● Selected passage:
● ● ●

In early 1907, Hodges commanded the 24th Infantry Regiment during duty in the Philippines. In April 1907, he was promoted to brigadier general and assigned to command the District of Sulu. From 1908 to 1909, Hodges commanded the Department of the Visayas.

After returning to the United States, Hodges commanded the Department of Dakota. From July 1910 to March 1911, Hodges commanded the Department of the Lakes, and he was promoted to major general in January 1911. Hodges left the army in March 1911 after attaining the mandatory retirement age of 64.

==Retirement and death==
Hodges was active in the Freemasons and attained the 32nd degree of the Scottish Rite. He was a member of the Sons of the American Revolution by right of his descent from Stephen Olney, his great–grandfather. As the result of his own military service, Hodges belonged to the Military Order of the Loyal Legion of the United States and Society of the Army of Santiago de Cuba.

Hodges was in ill health at the time of his retirement. He died at his Washington, D.C., apartment on December 26, 1911. Hodges was buried at Arlington National Cemetery.

==Family==
In 1879, Hodges married Anna L. Borden (1848–1929). They were the parents of two children. Son Carroll Borden Hodges (1882–1951) was a career army officer who attained the rank of lieutenant colonel. Daughter Jessie Olney Hodges (1884–1910) died after contracting dysentery while residing in the Philippines during her father's service there.

● ● ●

● Supplied entries:
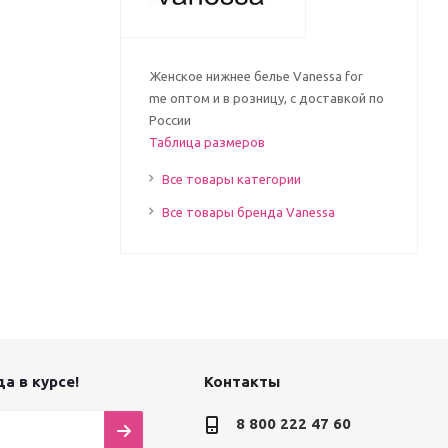
Женское нижнее белье Vanessa for
me оптом и в розницу, с доставкой по
России
Таблица размеров
Все товары категории
Все товары бренда Vanessa
а в курсе!
Контакты
8 800 222 47 60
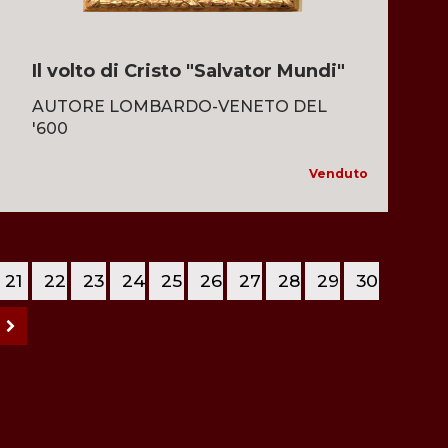
Il volto di Cristo "Salvator Mundi"
AUTORE LOMBARDO-VENETO DEL
'600
Venduto
21
22
23
24
25
26
27
28
29
30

● ● ●

● Tasks to perform:
A. Reproduce the part of the Hodges passage that runs from "After returning to" down to "Santiago de Cuba.", keeping every word as it appears.
B. In the Hodges passage, rewrite the paragraph beginning "Hodges was active in the Freemasons" as a short list that keeps its main facts.
C. Answer these questions using the Hodges passage:
(i) In what month and year was Hodges promoted to brigadier general?
(ii) On what date did Hodges die, and where?
(iii) Whom did Hodges marry in 1879?

● Answers provided:
A.
After returning to the United States, Hodges commanded the Department of Dakota. From July 1910 to March 1911, Hodges commanded the Department of the Lakes, and he was promoted to major general in January 1911. Hodges left the army in March 1911 after attaining the mandatory retirement age of 64.

==Retirement and death==
Hodges was active in the Freemasons and attained the 32nd degree of the Scottish Rite. He was a member of the Sons of the American Revolution by right of his descent from Stephen Olney, his great–grandfather. As the result of his own military service, Hodges belonged to the Military Order of the Loyal Legion of the United States and Society of the Army of Santiago de Cuba.

B.
- Active Freemason; reached the 32nd degree of the Scottish Rite
- Member of the Sons of the American Revolution through descent from his great-grandfather, Stephen Olney
- Through his own military service, belonged to the Military Order of the Loyal Legion of the United States and the Society of the Army of Santiago de Cuba

C.
(i) April 1907
(ii) December 26, 1911, at his apartment in Washington, D.C.
(iii) Anna L. Borden